FBI Issues Death Threat in U.S. Citizen Interrogation

Thomas R. Eddlam
The New American

An FBI agent reportedly issued a death threat against a U.S. citizen traveling abroad, according to the January 13 New York Times. The American, 19-year-old Gulet Mohamed, also alleges beatings and sleep deprivation in his interrogations since his arrest by Kuwaiti authorities in late December.  After he was detained by Kuwaiti authorities, “Mr. Mohamed said the agents began yelling the name ‘Anwar al-Awlaki’ at him,” the Times reported, “prompting Kuwaiti officials to intervene and request that the agents end the interrogation.” New Mexico-born Anwar al-Awlaki is an American citizen and Islamic cleric who has emigrated to Yemen and advocated jihad against America, and President Obama has reputedly put him on an assassination list of U.S. citizens for when he is found.

Making a death threat against a defenseless prisoner is a crime of felony torture under the U.S. criminal code, and the jurisdiction of the crime for federal agents is anywhere in the world. The U.S. Code, Title 18, Section 2340 defines felony torture as follows: “torture means an act committed by a person acting under the color of law specifically intended to inflict severe physical or mental pain or suffering (other than pain or suffering incidental to lawful sanctions) upon another person within his custody or physical control,” including “the threat of imminent death.”

The New York Times story added that after Gulet Mohamed’s arrest and while under FBI interrogation,

[H]e said … he was severely beaten, deprived of sleep and questioned about his travels to Yemen and Somalia…. He said the agents never presented evidence that he made contacts with militants. “They wanted me to lie about myself, and pushed me to lie about things I had done,” he said.

Although President Obama campaigned as a candidate against the use of torture, little has apparently changed in this regard since the Bush administration.

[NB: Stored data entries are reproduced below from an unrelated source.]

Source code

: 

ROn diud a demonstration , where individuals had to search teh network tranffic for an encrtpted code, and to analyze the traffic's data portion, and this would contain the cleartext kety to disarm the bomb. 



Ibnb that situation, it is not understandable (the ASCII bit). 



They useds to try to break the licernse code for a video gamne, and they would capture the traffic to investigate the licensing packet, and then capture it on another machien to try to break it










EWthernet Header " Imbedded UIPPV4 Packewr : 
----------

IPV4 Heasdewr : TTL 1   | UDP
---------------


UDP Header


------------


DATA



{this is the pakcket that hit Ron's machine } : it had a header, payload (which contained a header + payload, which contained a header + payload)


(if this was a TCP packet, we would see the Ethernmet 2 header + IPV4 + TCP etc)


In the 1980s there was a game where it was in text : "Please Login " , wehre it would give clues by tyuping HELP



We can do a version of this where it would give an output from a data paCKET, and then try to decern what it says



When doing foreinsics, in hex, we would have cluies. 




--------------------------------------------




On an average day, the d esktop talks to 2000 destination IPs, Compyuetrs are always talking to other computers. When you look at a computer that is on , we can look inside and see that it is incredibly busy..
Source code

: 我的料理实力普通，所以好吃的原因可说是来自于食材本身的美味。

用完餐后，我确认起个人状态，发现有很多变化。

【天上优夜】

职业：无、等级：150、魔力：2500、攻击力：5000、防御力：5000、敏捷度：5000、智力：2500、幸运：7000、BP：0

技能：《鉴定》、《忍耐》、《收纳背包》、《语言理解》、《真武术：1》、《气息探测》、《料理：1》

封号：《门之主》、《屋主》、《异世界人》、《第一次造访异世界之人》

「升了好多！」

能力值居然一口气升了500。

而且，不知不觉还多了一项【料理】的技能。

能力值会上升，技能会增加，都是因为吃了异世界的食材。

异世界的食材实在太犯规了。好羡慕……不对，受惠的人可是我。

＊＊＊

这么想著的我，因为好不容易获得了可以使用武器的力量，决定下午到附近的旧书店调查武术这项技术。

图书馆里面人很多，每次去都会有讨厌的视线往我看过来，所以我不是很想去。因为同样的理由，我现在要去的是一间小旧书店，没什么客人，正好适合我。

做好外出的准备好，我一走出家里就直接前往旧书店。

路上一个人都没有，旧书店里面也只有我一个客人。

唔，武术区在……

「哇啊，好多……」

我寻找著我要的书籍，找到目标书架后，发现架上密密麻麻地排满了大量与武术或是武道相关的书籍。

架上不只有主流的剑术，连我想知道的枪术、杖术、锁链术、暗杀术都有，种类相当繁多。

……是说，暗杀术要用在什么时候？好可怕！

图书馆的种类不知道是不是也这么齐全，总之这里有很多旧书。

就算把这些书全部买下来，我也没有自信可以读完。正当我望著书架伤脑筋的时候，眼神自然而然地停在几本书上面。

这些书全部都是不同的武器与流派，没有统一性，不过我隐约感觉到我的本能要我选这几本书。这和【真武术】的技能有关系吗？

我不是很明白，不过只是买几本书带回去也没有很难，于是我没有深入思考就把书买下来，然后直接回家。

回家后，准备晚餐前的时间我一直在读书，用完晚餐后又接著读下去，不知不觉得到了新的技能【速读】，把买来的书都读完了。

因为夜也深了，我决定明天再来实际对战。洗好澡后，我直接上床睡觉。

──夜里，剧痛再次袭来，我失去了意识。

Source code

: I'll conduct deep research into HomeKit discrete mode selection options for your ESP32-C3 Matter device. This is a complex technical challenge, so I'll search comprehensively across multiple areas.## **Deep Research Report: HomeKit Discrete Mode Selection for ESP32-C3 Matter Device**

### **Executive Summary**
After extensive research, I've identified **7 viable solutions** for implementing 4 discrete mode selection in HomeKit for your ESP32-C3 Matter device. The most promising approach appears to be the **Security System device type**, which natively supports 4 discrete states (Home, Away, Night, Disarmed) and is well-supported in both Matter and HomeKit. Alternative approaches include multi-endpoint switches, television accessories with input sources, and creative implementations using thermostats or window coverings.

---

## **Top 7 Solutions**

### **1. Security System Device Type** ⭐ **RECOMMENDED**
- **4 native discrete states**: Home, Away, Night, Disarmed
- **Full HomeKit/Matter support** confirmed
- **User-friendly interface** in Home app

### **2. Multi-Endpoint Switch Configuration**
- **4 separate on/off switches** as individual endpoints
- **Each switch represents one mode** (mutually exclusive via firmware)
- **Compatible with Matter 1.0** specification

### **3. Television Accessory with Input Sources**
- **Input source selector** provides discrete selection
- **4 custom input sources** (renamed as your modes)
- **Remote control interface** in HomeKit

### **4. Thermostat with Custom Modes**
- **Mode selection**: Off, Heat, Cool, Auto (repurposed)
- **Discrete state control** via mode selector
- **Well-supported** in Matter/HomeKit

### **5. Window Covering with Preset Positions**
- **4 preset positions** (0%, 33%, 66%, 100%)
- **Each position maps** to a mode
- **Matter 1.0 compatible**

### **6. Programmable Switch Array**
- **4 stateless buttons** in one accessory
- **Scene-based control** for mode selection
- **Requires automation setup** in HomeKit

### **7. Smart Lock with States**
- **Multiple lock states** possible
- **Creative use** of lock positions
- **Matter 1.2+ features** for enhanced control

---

The President’s assassination list of U.S. citizens has been public since the Washington Post reported it on January 27, 2010.  While the Washington Post later corrected a few details of its original story, the existence of the assassination list was verified when John O. Brennan, White House senior adviser on counterterrorism, told the Washington Times June 24, 2010 that

To me, terrorists should not be able to hide behind their passports and their citizenship, and that includes U.S. citizens, whether they are overseas or whether they are here in the United States. What we need to do is to apply the appropriate tool and the appropriate response.

Brennan then stressed:

If an American person or citizen is in a Yemen or in a Pakistan or in Somalia or another place, and they are trying to carry out attacks against U.S. interests, they also will face the full brunt of a U.S. response. And it can take many forms.